(EXERCISE GOAL) The entries below contain a line with "wrist: (225, 292)" and a line with "thumb cmc: (231, 270)". Quote exactly those two lines and all lines between them.

(DATA FOR THIS EXERCISE)
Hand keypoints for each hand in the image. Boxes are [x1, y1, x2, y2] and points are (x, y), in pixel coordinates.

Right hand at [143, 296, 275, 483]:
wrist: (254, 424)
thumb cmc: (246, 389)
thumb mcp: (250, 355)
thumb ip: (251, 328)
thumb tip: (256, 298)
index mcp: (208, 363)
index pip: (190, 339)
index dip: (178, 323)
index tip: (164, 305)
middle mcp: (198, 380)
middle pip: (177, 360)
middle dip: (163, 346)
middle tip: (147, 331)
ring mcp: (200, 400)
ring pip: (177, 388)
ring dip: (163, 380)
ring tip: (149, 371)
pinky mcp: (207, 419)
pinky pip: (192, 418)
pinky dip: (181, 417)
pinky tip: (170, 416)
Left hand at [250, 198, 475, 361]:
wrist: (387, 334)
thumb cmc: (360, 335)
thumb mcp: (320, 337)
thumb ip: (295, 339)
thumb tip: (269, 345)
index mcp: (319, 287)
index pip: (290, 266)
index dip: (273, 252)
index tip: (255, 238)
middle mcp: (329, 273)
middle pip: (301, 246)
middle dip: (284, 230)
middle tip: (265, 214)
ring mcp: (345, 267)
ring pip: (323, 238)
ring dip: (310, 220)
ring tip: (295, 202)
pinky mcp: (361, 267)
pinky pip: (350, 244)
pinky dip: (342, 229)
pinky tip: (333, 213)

==

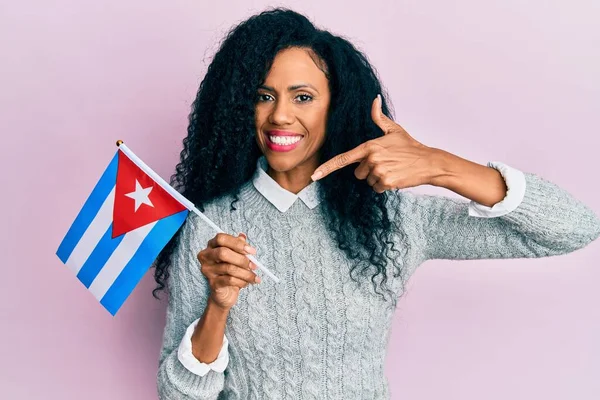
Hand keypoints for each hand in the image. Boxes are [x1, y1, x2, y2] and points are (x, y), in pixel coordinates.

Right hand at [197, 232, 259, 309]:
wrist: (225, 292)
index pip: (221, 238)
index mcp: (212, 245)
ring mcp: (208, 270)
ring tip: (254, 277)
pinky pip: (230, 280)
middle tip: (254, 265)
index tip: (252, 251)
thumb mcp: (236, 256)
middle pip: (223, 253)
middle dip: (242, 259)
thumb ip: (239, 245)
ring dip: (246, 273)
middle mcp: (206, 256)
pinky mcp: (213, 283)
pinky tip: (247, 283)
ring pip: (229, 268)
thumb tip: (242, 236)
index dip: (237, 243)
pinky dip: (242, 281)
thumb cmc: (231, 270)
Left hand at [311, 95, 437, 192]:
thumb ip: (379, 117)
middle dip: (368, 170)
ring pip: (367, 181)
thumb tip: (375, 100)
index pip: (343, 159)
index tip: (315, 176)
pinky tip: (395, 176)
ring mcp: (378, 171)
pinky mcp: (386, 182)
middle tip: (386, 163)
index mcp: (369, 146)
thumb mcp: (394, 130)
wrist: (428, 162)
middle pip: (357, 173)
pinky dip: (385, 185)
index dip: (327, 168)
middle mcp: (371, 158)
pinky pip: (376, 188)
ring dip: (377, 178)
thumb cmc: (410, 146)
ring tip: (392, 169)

(EXPECTED OUTPUT)
wrist: (225, 292)
index pip: (221, 238)
index mcp: (212, 245)
ring mcp: (208, 270)
ring tip: (254, 277)
pinky pip: (230, 280)
middle tip: (254, 265)
index tip: (252, 251)
thumb mcp: (236, 256)
middle pip: (223, 253)
middle dip: (242, 259)
thumb ip: (239, 245)
ring dip: (246, 273)
middle mcp: (206, 256)
pinky mcp: (213, 283)
pinky tip: (247, 283)
ring pip: (229, 268)
thumb tip: (242, 236)
index dip: (237, 243)
pinky dip: (242, 281)
thumb cmc: (231, 270)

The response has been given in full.